── SOURCE EXTRACT ──

The device is highly robust and compact, measuring slightly smaller than a small projector. “AroTrack can do (detect) multiple pollutant aromatic xenobiotics and can be carried to remote places. It is quite small and will also work in rural settings or difficult-to-reach sites,” explains Prof. Anand.

The key component of the device is a biosensing module called MopR – a sensitive sensor for detecting phenol. Prof. Anand’s research team engineered it from the Acinetobacter calcoaceticus bacteria in 2017. MopR is both selective and stable, meaning it can detect pollutants even in complex environments with a high degree of precision. Researchers at IIT Bombay have further diversified the MopR biosensor to detect other pollutants from the benzene and xylenol groups by engineering mutations in the bacterial protein.

“The protein biosensing is very specific as the protein sensing pocket is tailor-made for the ligand (ion or molecule, like phenol or benzene). We have engineered mutations in the DNA of the protein sequence that can give mutant versions of the protein that now sense different molecules, creating a battery of sensors. Each sensor is particularly designed for a ligand,” explains Prof. Anand.

Once interfaced with an in-house, multi-channel monitoring apparatus, the MopR-based sensor forms the core of the newly developed aromatics tracking device—AroTrack. Talking about how the AroTrack detects the pollutants using the biosensor modules, Prof. Bandyopadhyaya explains, “AroTrack contains a light emitting diode (LED)-phototransistor assembly, that shines a light of appropriate wavelength through the sample and detects how much is absorbed. A more intense colour generates a higher absorbance.”

Despite the complexity of AroTrack’s function, the team managed to keep the overall cost of the device to a minimum of $50 (less than Rs. 5000) without compromising its sensitivity. “Using in-house 3D printing in our laboratory, we were able to economically design, fabricate and iterate a fully functional device. Also, the cost could be kept down by using basic electronics and open-source, mass-produced microcontrollers for data processing and analysis,” remarks Prof. Bandyopadhyaya.

───

* WHAT IS EXPECTED:
Please rewrite the AroTrack passage between "The key component" and "the bacterial protein.", inclusive, changing "pollutants" to "contaminants".

── DATA FOR REVIEW ──

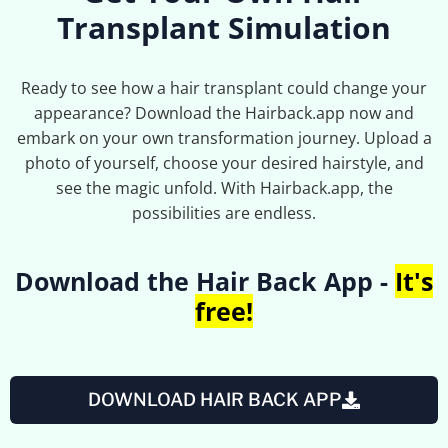
Transplant Simulation
Ready to see how a hair transplant could change your
appearance? Download the Hairback.app now and
embark on your own transformation journey. Upload a
photo of yourself, choose your desired hairstyle, and
see the magic unfold. With Hairback.app, the
possibilities are endless.
Download the Hair Back App -
It's
free!
DOWNLOAD HAIR BACK APP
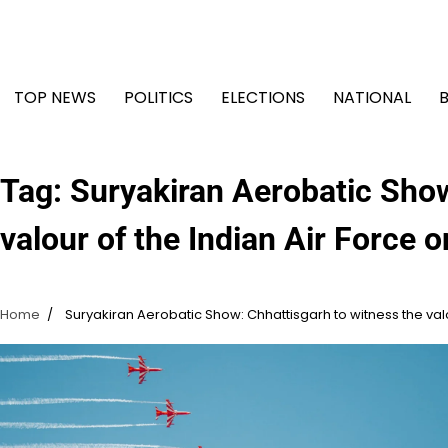
Skip
to
content
TOP NEWS
POLITICS
ELECTIONS
NATIONAL
Tag:
Suryakiran Aerobatic Show
valour of the Indian Air Force
Home
Suryakiran Aerobatic Show: Chhattisgarh to witness the val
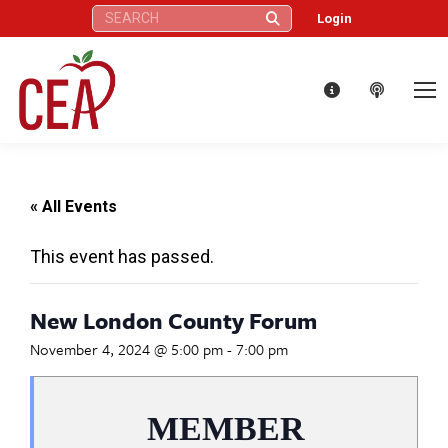
Search:
Login
« All Events
This event has passed.
New London County Forum
November 4, 2024 @ 5:00 pm
-
7:00 pm
MEMBER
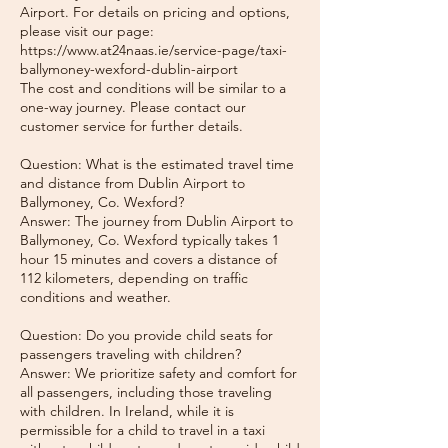
Airport. For details on pricing and options,
please visit our page:
https://www.at24naas.ie/service-page/taxi-
ballymoney-wexford-dublin-airport
The cost and conditions will be similar to a
one-way journey. Please contact our
customer service for further details.
Question: What is the estimated travel time
and distance from Dublin Airport to
Ballymoney, Co. Wexford?
Answer: The journey from Dublin Airport to
Ballymoney, Co. Wexford typically takes 1
hour 15 minutes and covers a distance of
112 kilometers, depending on traffic
conditions and weather.
Question: Do you provide child seats for
passengers traveling with children?
Answer: We prioritize safety and comfort for
all passengers, including those traveling
with children. In Ireland, while it is
permissible for a child to travel in a taxi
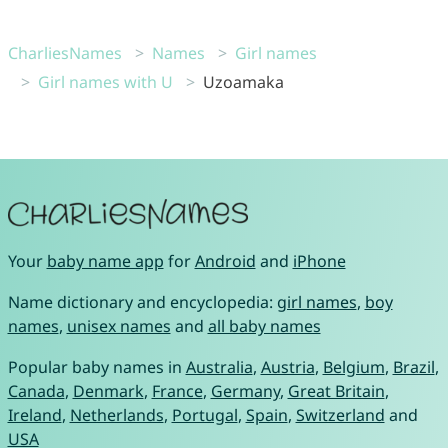
CharliesNames
Names
Girl names
Girl names with U
Uzoamaka
Your
baby name app
for
Android
and
iPhone
Name dictionary and encyclopedia:
girl names
,
boy
names
,
unisex names
and
all baby names
Popular baby names in
Australia
,
Austria
,
Belgium
,
Brazil
,
Canada
,
Denmark
,
France
,
Germany
,
Great Britain
,
Ireland
,
Netherlands
,
Portugal
,
Spain
,
Switzerland
and
USA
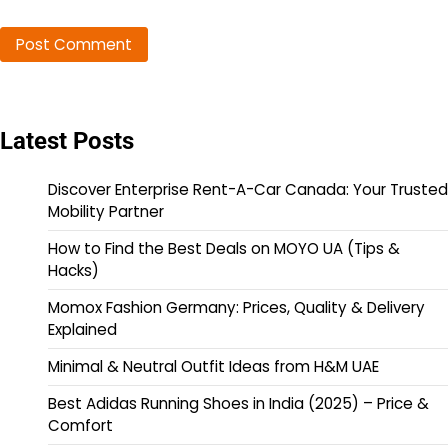
Latest Posts
Discover Enterprise Rent-A-Car Canada: Your Trusted
Mobility Partner
How to Find the Best Deals on MOYO UA (Tips &
Hacks)
Momox Fashion Germany: Prices, Quality & Delivery
Explained
Minimal & Neutral Outfit Ideas from H&M UAE
Best Adidas Running Shoes in India (2025) – Price &
Comfort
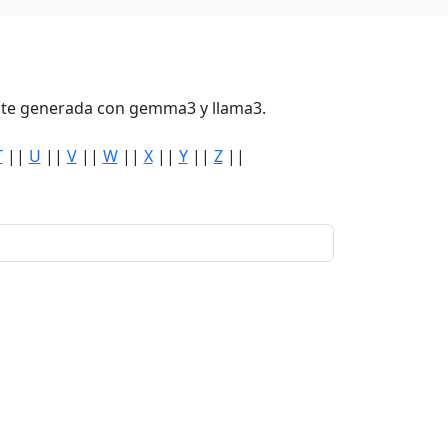
mente generada con gemma3 y llama3.
T
||
U
||
V
||
W
||
X
||
Y
||
Z
||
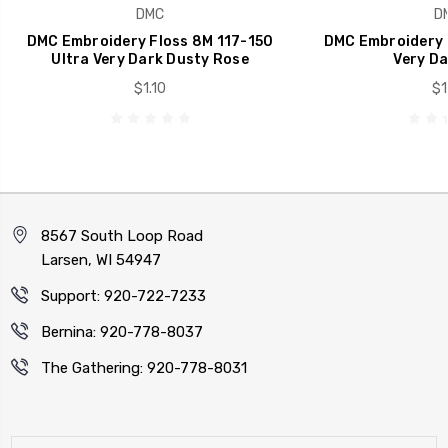
DMC
D
DMC Embroidery Floss 8M 117-150
DMC Embroidery 
Ultra Very Dark Dusty Rose
Very Da
$1.10
$1
8567 South Loop Road
Larsen, WI 54947
Support: 920-722-7233
Bernina: 920-778-8037
The Gathering: 920-778-8031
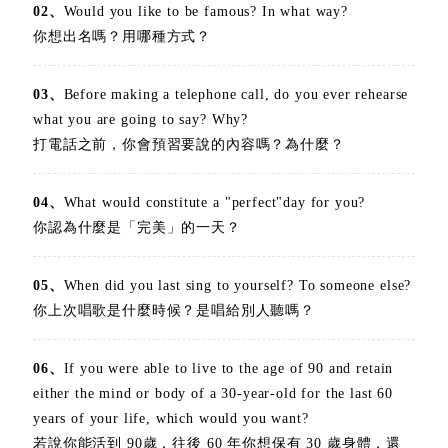
02、
Would you like to be famous? In what way?
你想出名嗎？用哪種方式？
03、
Before making a telephone call, do you ever rehearse
what you are going to say? Why?
打電話之前，你會預習要說的內容嗎？為什麼？
04、
What would constitute a "perfect"day for you?
你認為什麼是「完美」的一天？
05、
When did you last sing to yourself? To someone else?
你上次唱歌是什麼時候？是唱給別人聽嗎？
06、
If you were able to live to the age of 90 and retain
either the mind or body of a 30-year-old for the last 60
years of your life, which would you want?
若說你能活到 90歲，往後 60 年你想保有 30 歲身體，還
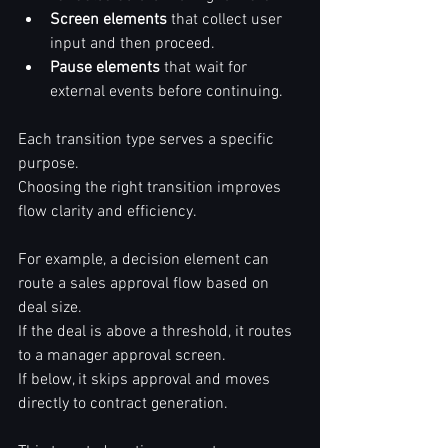
Screen elements
 that collect user 
input and then proceed.  
Pause elements
 that wait for 
external events before continuing.  
Each transition type serves a specific 
purpose.  
Choosing the right transition improves 
flow clarity and efficiency.  
For example, a decision element can 
route a sales approval flow based on 
deal size.  
If the deal is above a threshold, it routes 
to a manager approval screen.  
If below, it skips approval and moves 
directly to contract generation.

───

* RESULT OF THE TASK:
The key component of the device is a biosensing module called MopR – a sensitive sensor for detecting phenol. Prof. Anand’s research team engineered it from the Acinetobacter calcoaceticus bacteria in 2017. MopR is both selective and stable, meaning it can detect contaminants even in complex environments with a high degree of precision. Researchers at IIT Bombay have further diversified the MopR biosensor to detect other contaminants from the benzene and xylenol groups by engineering mutations in the bacterial protein.